Questions:
#1 In the subarray query problem, reproduce the text from "Algorithm for finding" to "the input array.", changing "square root" to "cube root".
#2 What block size does the subarray query algorithm divide the array into?

Document passage:

The problem “Number of elements less than or equal to a given number in a given subarray” states that you are given an integer array and q number of queries. There will be two types of queries à

  • queryUpdate(i, v): There will be two integers i and v, such that update the array[i] = v.
  • queryPrint(left, right, k): print the number of integers within a range that are less than equal to k.

Example

arr[]={2, 4, 6, 1, 5)
queryPrint(0, 2, 2)
queryUpdate(2, 8)
queryPrint(1, 3, 5)
queryUpdate(4, 3)
queryUpdate(1, 3)
queryPrint(1, 2, 4)
1 2 1

Explanation

queryPrint(0, 2, 2) will print number of elements less than or equal to 2 from index 0 to 2 i.e., 1

queryUpdate(2, 8) will update element at index 2 with value 8 i.e., arr will be {2, 4, 8, 1, 5}

queryPrint(1, 3, 5) will print number of elements less than or equal to 5 from index 1 to 3 i.e., 2

queryUpdate(4, 3) will update element at index 4 with 3 i.e., arr will be {2, 4, 8, 1, 3}

queryUpdate(1, 3) will update element at index 1 with 3 i.e., arr will be {2, 3, 8, 1, 3}

queryPrint(1, 2, 4) will print number of elements less than or equal to 4 from index 1 to 2 i.e., 1

Number of elements less than or equal to a given number in a given subarray

 

Algorithm for finding numbers <= given value in subarray

  1. Divide the array into blocks of size equal to that of the square root of n, where n is the size of the input array.

Data provided:
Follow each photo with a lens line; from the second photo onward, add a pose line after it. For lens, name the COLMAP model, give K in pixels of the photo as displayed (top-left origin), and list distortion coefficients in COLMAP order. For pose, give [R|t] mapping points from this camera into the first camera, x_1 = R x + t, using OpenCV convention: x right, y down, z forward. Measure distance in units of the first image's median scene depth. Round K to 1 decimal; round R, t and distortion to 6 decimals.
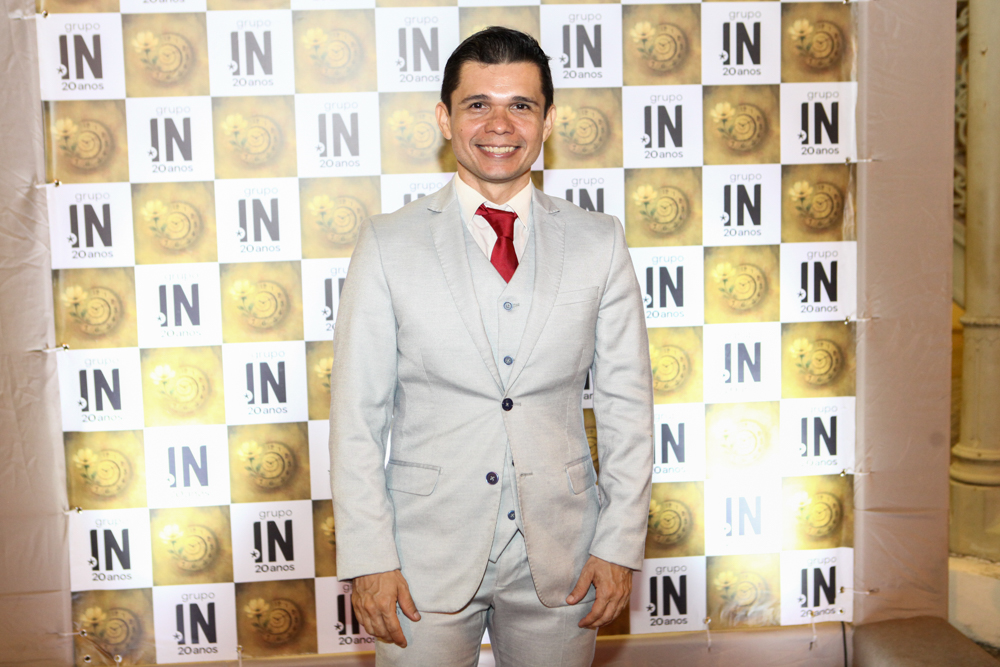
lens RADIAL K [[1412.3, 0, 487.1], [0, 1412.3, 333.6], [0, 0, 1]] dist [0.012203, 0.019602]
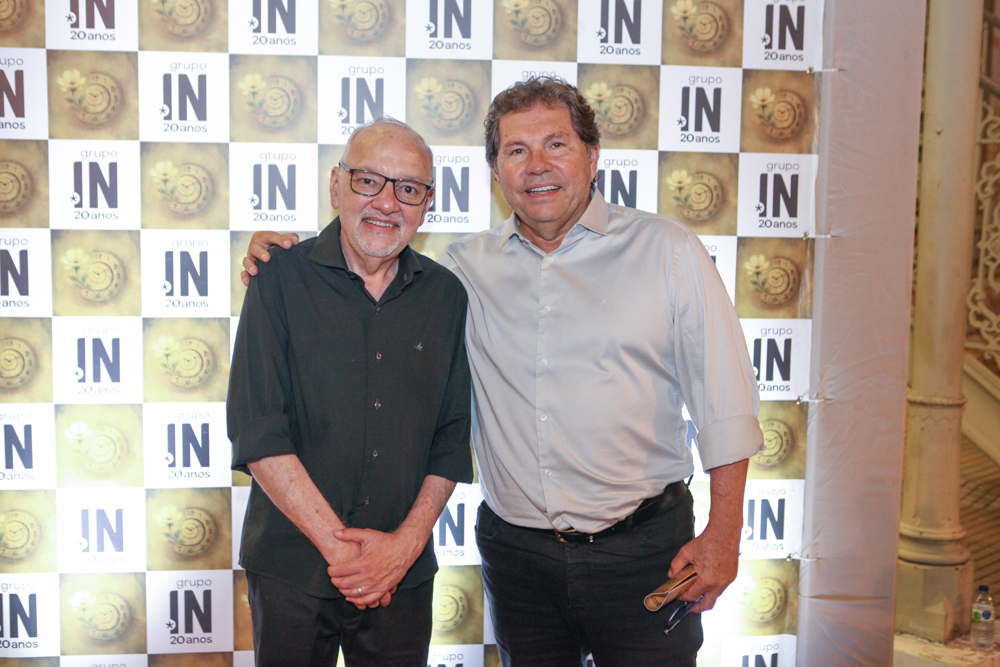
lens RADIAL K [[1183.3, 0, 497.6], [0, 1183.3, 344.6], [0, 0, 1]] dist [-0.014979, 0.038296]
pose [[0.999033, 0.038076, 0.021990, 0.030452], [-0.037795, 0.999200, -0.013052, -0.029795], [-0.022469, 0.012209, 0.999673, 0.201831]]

Written answers:
#1
Algorithm for finding numbers <= given value in subarray

  1. Divide the array into blocks of size equal to that of the cube root of n, where n is the size of the input array.

#2 Blocks of size equal to the square root of n, where n is the size of the input array.